Собрание сочинений в пяти томах
Шрифт:
Этот иронический обскурантизм, эта почти кугелевская защита актерского театра питались, конечно, опытом репетиций «Мольера», который вошел в театральный роман едва ли не самой тревожной и горькой мелодией. Биографический сюжет — спор и разрыв со Станиславским во время репетиций «Мольера» — преобразовался из «личного и мелкого» в общезначимый. Дело шло о человеке, о художнике, о мастере, угадавшем истину и не могущем открыть эту истину людям. Пытаясь переделывать пьесу по советам режиссера, испытывая бесконечные муки саморедактуры, Максудов соглашается на нее ради того, чтобы «Черный снег» вышел, наконец, к свету, к рампе, к людям. Взаимоотношения автора «Черного снега» со своим творением повторяют отношения Мастера с его романом о Пилате или Мольера — с «Тартюфом». Мастер и Маргарита готовы вступить в сделку с нечистой силой и даже легко идут на смерть, чтобы остался жить роман. Лукавый галл готов лизать королевский сапог для того, чтобы сохранить пьесу. Та же самая коллизия, в своем, конечно, жанре, разворачивается в «Записках покойника». Везде, где идет речь о «Черном снеге», выдержан стиль возвышенной и напряженной лирики: «Родились эти люди в снах, вышли из снов и прочнейшим образом обосновались в моей келье». Мартовская вьюга, игра в волшебную коробочку, келья одинокого мастера — это, конечно, романтические атрибуты, чрезвычайно далекие от реальной исторической декорации, в которой существовал автор «Дней Турбиных». Но ощущение дела литературы, своего писательского долга тут совпадает абсолютно: «А между тем я знал, я видел, что тогда пьеса перестанет существовать. А ей нужно было существовать, потому что я знал, что в ней истина».

= = = = = = =

Допишите продолжение текста о «Записках покойника» сразу после его последней фразы. Дальше идёт материал, который к этому тексту отношения не имеет.

# Раздел данных:
= = = = = = =

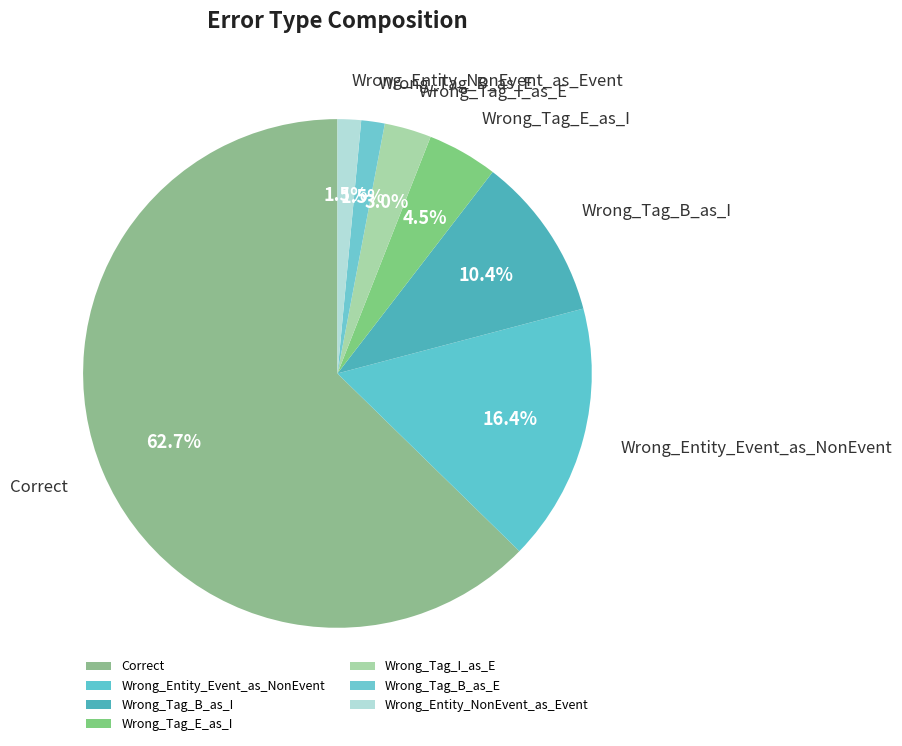

Which has a higher value, Correct or Wrong_Entity_Event_as_NonEvent?

Correct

= = = = = = =

# Ваш ответ:
Вот в этой точке берет начало и разворачивается главная коллизия книги о театре и главная коллизия писательской судьбы Булгакова. Истина, которая открылась творцу, не может быть внесена в мир только его индивидуальными усилиями. Художник прибегает к помощи посредников. Мастер приносит роман о Пилате в редакцию, и участь книги решают Ариман, Лаврович и Латунский, мало озабоченные тем, чтобы истина, угаданная писателем, пришла в мир. Максудов отдает свою пьесу в Независимый Театр, который, помимо недостатков, присущих «Театру вообще», еще и воспроизводит в своем устройстве порядки тоталитарного государства.
Отношение драматурга к людям театра — трагическая любовь, «любовь-ненависть», как сказал бы Блок. Тяга писателя к сцене чужда платонизму. Это любовь творящая, взыскующая зачатья, оплодотворяющая. Вне этих людей, вне сцены, вне луча света, вне смеха и слез тысячной толпы, наполняющей синеву зала, не может родиться истина. «Я вернулся в театр, без которого не мог жить уже, как морфинист без морфия». И еще: «Иссушаемый любовью к Независимому Театру, прикованный теперь к нему, как жук к пробке, я вечерами ходил на спектакли». В этих острейших сравнениях (на втором из них «Записки покойника» обрываются) видна до последней глубины проблема Булгакова как «автора театра».
Осенью 1937 года Булгаков неожиданно оставил работу над романом о театре. Нет никаких документальных данных для того, чтобы однозначно истолковать решение писателя. Можно предположить, что Булгаков решил сосредоточиться на «романе о дьяволе», который казался тогда наиболее существенным литературным и жизненным поступком. Есть точка зрения, по которой «Записки покойника» сознательно оставлены оборванными и тем самым подключены к множеству подобных книг в русской и мировой литературе. Как бы то ни было, мы уже никогда не дослушаем последнего возражения Максудова Ивану Васильевичу по поводу актерского перевоплощения. Мы никогда не прочтем, как прошла премьера «Черного снега» и прошла ли она вообще. Острейшее чувство счастья, которое Булгаков умел переживать с величайшей полнотой и столь же полно выражать в искусстве, не дано пережить герою «Записок покойника». Максудову не дано дожить до премьеры и увидеть, как истина, им угаданная, пришла в мир.
Открытый финал книги о театре стал восприниматься, независимо от литературно-биографических обстоятельств, как факт структурно значимый. Фраза, оборванная на полуслове, становится сильнейшим эмоциональным финалом романа. Главное, действительно, сказано, а дальше — тишина.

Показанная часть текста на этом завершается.